The Aluminum Chef and the aluminum footprint

Aluminum Chef challenges chefs to create half-hour dishes using only 100-mile ingredients.

Credit: Optimum

Aluminum chef winner Sonia Zebadua

We struggle to be Oceanwise, Organic and Local, but the ease of our disposable lifestyle can be harder for some to give up

A couple weekends ago, like many Vancouverites, I was enjoying the overcast but rain-free festivities at the Dragon Boating Festival. I saw one race and divided the rest of my time between food carts (some of whom may grace our streets shortly) and the Rio Tinto Aluminum Chef Competition.

The Aluminum Chef challenges young chefs to create dishes in 30 minutes using only 100-mile ingredients (i.e., protein and produce grown within 100 miles of Vancouver).
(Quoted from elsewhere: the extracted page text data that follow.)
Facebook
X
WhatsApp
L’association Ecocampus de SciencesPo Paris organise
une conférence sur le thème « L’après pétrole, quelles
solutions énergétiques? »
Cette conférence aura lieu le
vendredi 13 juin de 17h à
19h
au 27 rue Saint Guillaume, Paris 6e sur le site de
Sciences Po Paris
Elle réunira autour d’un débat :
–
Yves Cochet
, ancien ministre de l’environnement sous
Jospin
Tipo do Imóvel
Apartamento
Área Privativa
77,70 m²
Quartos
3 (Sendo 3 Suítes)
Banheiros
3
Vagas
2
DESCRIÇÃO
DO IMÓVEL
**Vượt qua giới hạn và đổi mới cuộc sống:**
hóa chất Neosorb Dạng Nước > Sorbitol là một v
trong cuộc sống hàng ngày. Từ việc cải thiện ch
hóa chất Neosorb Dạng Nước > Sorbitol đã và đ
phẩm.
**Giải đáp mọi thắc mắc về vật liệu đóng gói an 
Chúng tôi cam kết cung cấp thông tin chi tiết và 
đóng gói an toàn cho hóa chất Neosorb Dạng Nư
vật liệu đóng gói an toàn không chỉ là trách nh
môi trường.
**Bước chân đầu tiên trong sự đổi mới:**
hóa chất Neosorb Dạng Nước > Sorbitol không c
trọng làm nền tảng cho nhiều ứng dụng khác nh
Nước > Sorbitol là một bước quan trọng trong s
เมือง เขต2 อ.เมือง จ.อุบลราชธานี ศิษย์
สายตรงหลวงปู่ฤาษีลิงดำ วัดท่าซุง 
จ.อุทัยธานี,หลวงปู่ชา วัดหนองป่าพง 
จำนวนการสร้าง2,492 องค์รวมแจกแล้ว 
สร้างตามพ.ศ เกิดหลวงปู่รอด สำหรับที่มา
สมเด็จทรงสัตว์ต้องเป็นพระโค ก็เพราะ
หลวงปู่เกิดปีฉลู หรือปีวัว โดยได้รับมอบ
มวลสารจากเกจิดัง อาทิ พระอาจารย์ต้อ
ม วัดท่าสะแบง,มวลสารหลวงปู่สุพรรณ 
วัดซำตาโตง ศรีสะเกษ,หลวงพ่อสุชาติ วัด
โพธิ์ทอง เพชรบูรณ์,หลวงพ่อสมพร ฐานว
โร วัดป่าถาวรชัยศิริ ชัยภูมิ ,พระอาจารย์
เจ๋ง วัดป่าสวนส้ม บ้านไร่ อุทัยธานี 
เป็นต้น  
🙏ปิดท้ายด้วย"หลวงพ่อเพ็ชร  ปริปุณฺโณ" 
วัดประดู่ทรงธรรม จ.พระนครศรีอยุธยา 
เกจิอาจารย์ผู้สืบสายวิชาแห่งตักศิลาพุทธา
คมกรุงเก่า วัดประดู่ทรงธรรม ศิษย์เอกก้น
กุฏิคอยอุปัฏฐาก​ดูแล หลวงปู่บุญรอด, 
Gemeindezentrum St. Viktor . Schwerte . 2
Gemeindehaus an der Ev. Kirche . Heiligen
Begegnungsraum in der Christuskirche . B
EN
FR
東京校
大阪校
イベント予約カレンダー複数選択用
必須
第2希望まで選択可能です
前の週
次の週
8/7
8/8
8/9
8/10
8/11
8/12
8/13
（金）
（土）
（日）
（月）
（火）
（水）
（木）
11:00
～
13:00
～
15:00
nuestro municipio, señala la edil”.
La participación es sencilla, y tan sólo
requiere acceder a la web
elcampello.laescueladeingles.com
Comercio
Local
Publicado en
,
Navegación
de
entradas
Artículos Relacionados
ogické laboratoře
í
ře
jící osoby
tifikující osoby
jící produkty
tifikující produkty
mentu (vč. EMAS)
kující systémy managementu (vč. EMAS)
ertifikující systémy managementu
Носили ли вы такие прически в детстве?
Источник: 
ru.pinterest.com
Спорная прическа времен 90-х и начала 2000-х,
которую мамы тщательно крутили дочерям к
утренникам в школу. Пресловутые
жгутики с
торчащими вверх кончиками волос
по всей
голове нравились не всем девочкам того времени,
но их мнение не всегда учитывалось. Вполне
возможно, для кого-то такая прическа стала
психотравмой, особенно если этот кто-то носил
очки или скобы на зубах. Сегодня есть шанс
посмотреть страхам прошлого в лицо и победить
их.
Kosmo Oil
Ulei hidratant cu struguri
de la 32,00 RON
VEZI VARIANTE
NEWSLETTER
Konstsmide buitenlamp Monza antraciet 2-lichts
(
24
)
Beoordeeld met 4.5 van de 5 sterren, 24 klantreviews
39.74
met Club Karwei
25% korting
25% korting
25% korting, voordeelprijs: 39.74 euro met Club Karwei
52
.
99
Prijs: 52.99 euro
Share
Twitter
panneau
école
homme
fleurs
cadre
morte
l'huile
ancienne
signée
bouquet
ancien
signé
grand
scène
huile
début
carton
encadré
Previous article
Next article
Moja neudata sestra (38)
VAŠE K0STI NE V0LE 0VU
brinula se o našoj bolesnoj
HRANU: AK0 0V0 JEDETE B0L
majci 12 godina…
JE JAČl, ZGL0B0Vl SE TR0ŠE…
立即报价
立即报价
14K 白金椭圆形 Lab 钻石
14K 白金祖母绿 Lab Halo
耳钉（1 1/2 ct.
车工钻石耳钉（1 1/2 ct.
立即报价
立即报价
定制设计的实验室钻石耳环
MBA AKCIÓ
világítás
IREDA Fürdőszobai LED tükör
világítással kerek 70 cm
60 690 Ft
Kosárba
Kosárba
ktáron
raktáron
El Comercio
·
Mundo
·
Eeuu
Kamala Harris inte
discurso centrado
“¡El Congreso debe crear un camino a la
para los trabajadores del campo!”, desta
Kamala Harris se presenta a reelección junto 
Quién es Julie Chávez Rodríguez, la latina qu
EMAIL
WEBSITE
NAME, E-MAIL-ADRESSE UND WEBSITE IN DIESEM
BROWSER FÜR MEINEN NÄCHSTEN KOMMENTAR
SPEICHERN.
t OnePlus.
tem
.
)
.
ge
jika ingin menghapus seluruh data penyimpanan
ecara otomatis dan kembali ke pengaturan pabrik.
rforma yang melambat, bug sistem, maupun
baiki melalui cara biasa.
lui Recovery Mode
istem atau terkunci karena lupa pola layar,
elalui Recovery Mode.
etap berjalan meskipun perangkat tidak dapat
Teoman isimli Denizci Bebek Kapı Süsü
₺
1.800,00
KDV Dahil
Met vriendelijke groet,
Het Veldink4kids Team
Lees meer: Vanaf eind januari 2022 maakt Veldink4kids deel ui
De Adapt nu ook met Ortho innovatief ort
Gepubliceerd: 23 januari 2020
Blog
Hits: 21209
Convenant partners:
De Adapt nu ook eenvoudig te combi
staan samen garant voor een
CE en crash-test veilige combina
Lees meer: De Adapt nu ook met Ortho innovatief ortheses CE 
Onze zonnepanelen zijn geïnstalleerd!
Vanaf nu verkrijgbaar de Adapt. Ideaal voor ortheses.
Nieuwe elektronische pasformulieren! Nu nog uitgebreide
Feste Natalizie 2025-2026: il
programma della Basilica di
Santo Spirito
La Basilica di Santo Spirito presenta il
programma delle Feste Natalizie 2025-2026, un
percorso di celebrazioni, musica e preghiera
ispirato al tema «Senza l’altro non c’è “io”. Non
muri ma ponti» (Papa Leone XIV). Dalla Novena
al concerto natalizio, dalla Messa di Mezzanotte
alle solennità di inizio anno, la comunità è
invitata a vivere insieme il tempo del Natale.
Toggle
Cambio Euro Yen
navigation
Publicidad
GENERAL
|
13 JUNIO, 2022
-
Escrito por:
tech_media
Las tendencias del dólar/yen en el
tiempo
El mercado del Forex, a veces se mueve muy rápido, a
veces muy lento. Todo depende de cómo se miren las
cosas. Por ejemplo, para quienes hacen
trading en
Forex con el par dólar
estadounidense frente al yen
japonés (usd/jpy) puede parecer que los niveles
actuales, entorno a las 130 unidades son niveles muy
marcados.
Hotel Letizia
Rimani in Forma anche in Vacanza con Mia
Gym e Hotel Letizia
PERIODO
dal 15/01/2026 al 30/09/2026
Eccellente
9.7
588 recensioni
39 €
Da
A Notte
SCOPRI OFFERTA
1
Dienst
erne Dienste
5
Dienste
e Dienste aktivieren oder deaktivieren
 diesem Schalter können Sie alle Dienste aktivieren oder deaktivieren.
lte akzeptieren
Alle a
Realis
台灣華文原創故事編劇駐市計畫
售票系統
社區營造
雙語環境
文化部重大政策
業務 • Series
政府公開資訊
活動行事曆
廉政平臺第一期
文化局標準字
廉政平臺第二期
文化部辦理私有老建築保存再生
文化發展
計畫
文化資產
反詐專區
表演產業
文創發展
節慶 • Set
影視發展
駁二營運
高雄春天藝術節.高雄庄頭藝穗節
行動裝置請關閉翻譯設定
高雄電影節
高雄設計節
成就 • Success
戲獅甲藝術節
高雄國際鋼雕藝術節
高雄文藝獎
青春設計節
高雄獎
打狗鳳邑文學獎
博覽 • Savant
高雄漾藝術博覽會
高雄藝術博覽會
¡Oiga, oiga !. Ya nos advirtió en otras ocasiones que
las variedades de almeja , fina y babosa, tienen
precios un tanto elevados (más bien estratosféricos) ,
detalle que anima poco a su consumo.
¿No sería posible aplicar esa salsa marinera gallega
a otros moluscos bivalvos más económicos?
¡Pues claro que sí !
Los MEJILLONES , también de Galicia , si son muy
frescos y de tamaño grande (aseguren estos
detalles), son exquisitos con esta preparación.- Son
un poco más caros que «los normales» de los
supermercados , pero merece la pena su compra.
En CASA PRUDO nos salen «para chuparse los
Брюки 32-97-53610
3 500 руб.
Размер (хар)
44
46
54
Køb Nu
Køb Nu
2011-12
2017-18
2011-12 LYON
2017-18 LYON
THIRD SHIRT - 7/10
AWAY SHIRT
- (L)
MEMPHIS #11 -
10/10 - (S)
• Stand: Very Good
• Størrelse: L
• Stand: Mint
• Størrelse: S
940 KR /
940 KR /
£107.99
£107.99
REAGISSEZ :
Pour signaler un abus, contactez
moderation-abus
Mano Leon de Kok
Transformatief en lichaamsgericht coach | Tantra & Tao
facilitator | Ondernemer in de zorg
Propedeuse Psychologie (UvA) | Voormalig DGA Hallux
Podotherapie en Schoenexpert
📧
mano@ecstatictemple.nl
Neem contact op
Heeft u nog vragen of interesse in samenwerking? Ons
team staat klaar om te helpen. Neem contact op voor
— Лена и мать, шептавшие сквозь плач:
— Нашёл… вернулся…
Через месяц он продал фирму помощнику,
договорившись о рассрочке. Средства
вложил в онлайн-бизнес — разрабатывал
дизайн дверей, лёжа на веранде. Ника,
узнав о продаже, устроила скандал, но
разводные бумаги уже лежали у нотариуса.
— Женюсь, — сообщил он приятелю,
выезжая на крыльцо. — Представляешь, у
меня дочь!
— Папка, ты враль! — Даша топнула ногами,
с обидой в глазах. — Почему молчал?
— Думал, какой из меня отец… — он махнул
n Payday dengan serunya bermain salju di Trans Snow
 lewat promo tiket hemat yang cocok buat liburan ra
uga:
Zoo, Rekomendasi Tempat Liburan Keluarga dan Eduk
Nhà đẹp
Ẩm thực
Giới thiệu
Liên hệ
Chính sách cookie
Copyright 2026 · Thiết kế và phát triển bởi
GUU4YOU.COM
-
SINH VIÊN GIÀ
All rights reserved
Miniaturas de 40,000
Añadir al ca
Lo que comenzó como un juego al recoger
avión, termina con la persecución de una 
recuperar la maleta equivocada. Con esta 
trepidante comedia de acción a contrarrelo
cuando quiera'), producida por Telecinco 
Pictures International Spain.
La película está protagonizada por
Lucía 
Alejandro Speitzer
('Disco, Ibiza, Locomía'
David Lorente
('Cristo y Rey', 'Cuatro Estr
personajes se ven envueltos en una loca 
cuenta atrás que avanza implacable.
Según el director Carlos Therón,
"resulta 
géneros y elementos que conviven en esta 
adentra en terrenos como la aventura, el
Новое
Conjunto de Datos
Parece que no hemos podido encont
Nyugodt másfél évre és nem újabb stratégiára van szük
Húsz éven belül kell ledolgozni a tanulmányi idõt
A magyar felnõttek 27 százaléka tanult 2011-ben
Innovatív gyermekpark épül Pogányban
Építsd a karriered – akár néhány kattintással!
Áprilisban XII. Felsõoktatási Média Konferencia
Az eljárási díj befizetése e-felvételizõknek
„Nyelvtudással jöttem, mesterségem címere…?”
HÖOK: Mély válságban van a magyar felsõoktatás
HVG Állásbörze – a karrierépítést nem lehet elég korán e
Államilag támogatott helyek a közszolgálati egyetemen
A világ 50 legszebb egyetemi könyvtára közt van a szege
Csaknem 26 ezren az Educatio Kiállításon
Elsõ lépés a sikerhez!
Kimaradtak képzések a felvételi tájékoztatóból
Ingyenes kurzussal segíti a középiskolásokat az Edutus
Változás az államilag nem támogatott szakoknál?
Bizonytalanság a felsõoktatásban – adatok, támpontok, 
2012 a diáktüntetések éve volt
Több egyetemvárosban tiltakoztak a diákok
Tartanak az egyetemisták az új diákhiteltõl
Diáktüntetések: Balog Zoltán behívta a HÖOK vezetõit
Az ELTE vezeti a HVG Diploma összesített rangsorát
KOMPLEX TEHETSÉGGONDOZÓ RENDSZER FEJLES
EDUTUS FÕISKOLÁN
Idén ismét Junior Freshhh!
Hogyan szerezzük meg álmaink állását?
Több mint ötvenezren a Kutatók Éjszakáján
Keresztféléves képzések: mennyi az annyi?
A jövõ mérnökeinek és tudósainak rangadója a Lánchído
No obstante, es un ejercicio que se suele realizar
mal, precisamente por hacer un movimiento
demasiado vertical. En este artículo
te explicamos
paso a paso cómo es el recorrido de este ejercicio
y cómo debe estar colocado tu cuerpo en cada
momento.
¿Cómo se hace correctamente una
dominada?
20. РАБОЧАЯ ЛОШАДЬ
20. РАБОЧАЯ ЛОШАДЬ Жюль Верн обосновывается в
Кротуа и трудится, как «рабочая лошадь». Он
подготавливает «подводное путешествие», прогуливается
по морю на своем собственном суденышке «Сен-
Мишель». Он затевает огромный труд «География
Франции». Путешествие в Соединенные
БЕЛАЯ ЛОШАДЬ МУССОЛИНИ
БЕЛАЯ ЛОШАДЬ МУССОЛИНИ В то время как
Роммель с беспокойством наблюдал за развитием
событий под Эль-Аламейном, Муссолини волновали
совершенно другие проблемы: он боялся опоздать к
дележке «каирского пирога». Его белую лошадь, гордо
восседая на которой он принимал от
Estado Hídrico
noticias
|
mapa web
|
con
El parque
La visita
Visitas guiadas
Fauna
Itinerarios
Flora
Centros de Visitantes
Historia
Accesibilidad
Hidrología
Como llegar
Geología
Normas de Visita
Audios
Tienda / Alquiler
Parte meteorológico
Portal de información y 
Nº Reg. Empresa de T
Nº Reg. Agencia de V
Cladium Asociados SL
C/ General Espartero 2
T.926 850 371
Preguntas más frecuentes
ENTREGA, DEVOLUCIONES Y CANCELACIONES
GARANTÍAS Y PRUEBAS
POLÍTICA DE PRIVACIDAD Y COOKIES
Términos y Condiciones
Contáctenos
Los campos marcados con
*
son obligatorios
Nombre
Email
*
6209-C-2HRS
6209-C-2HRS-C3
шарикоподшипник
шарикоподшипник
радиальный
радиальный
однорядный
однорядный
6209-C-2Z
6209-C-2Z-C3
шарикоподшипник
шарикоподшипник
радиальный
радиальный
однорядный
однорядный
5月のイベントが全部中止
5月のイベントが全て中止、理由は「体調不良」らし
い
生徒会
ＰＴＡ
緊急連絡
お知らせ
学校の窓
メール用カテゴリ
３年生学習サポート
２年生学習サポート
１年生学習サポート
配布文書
This provides a fantastic opportunity to showcase some of our young up-and-coming talent and also to discover a few inspirational ways to prepare local produce.

Unfortunately, the sponsor, Rio Tinto, also stipulated that the chefs had to use the company’s “Slide” aluminum foil in three innovative ways.


 

Innovation with 100-mile ingredients

The two finalists presented plates that demonstrated West Coast flair and flavours. Runner-up Jack Trulong, from the International Culinary School Art Institute, had some difficulties as the wind kept extinguishing his stove in the blustery outdoor kitchen. The judges (Marc André Choquette of Voya; Milton Wong, co-founder of the Dragon Boat Festival; and Michael Schrader of 24 Hours) allowed him extra time to finish his poached salmon served on a corn salad with a shallot and champagne sauce.

Sonia Zebadua of Vancouver Community College, the deserving victor, presented a game hen, two ways (seared breast and thigh stuffed with mushroom and spinach), served with young vegetables, confit fingerling potatoes and zesty watercress puree.

Remember, these dishes only take half an hour to prepare.


 

Foiled again

While all the competitors managed to invent innovative dishes, they seemed at a loss when it came to the foil. Uses for the foil included: lining the oven tray, creating deeper sides for the oven tray, covering a pot and wrapping parcels of food. All of the uses appeared somewhat superfluous.

I asked one of the competitors why she’d covered the pot with foil instead of using a lid. She replied, “Because we have to use foil.”


 

The less shiny side of foil

The principal environmental concern with aluminum and aluminum foil is the high resource cost of mining bauxite and processing it to extract the aluminum.

The good news is that aluminum is 100 percent recyclable (unlike plastics, which degrade in quality each time it is recycled). Aluminum foil can be recycled in Vancouver with your “container” recyclables. If you’re local council won’t recycle foil, find a local recycler using earth911.org.

The bad news is that as an element, aluminum doesn’t decompose, and most people don’t recycle foil. Annually, Americans throw out enough aluminum to rebuild their entire commercial airline fleet four times!!!


 

How to reduce your aluminum footprint

> Don’t use aluminum foil when something more durable, like a container, will do.

> If it’s clean when you’ve used it (e.g. you’ve wrapped up bread to reheat it), fold it up to re-use it.

> If it’s a little bit dirty, wipe it off for re-use.

> Buy recycled aluminum foil. It takes only 5 percent of the energy required to make “virgin” foil to make recycled foil.